Dean Learner's talking head interview about the eyeball/penis impregnation scene in episode 3 is worth watching the show for by itself.
"He couldn't actually interact with, you know, with another actor. I've never seen that before, and I've never seen that since. But I've just seen the tape, and it looks okay, though." - Todd Rivers on Dean Learner
Darkplace's packaging is simple, functional and almost exactly what it needs to be. I still personally maintain that DVDs should be packaged in cases that are the same height as CD cases, but that minor grip aside (as it applies to all DVDs) the only problem with the packaging is they could have used a slimline DVD case as the show is a single DVD. The box art maintains the hoax and provides a great level of detail about the show along with stills. Of course if you don't know the show is a hoax reading the back of it can make you wonder why it is sat in the comedy section. So it's not doing itself any favours when on the shelf, but once you're in on the joke the packaging makes more sense.
"She was like a candle in the wind... unreliable." - Dean Learner
The Extras in Darkplace are something a little bit special, they continue to support the idea that the show is a real entity and not a parody. Adding a selection of footage from a lost episode - one of the 43 episodes that were "filmed" before Dean Learner decided his haircut was bad and demanded they were all reshot, a single cut scene from "The Scotch Mist" episode titled "The one scene I cut", music from the show, test footage, an extra hour of talking head interviews and radio ads featuring the cast.

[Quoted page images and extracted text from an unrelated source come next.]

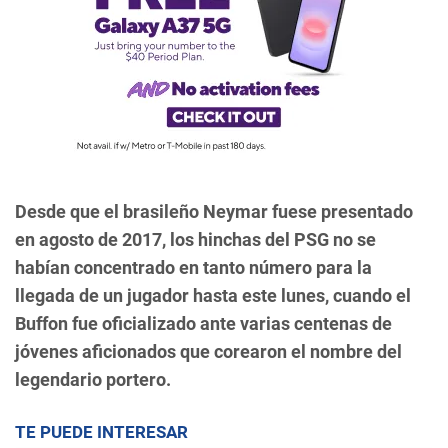
Desde que el brasileño Neymar fuese presentado
en agosto de 2017, los hinchas del PSG no se
habían concentrado en tanto número para la
llegada de un jugador hasta este lunes, cuando el
Buffon fue oficializado ante varias centenas de
jóvenes aficionados que corearon el nombre del
legendario portero.
TE PUEDE INTERESAR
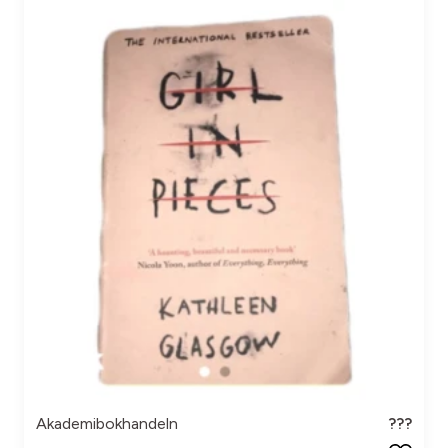
Akademibokhandeln
???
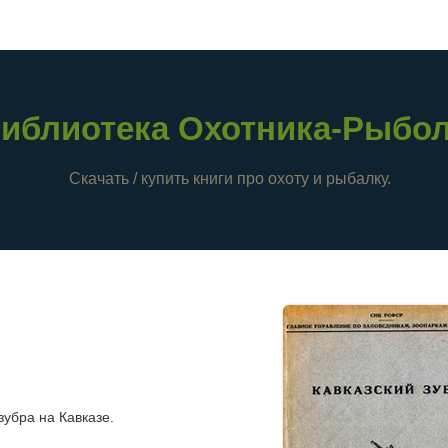
иблиотека Охотника-Рыбо
Скачать / купить книги про охоту и рыбалку.
зубра на Кавказе.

But the jewel in the crown is the commentary, which is provided by Garth Marenghi, Dean Learner and Todd Rivers - who are not the actual actors (they are really Matthew Holness, Richard Ayoade and Matt Berry) but they are the "actors" who played the characters in the show. Madeleine Wool, the fourth cast member has allegedly disappeared or died (depending on who's telling the story) so she doesn't provide any commentary as such.
This commentary is provided entirely in character at location in Garth Marenghi's basement and is just as great a lampoon of DVD commentaries as the show is of the 1980s style. Garth continues to take the entire show exceptionally seriously and gets irrate when the other two dare talk over scenes he feels are 'moving' while Todd has absolutely no memory of anything that happened because he was blind drunk the entire time while filming. Watching the show with the commentary on is a whole new experience, I love the idea of having the characters watch their own show. While it's not possible to do it in most commentaries Darkplace has characters who play characters so it can manage it. In short, the commentary is a whole extra layer to the joke and the show should be watched with it on at least once.
"As a horror writer I don't ask for much. I just hope I've changed the way you think about life." - Garth Marenghi
Darkplace is available from play for the ridiculously low price of £5.99. While the show is short, the talking heads extra adds a great deal to the experience and this is one of the few shows where the extras are genuinely part of the experience. The show itself runs for 2 hours and 24 mins but the extras more than double the experience if you want to get the full enjoyment from them. At a basic level this works out at around 4p per minute, but after you've watched all the extras it's under 2p and this is one of those shows where you really should watch all of the extras.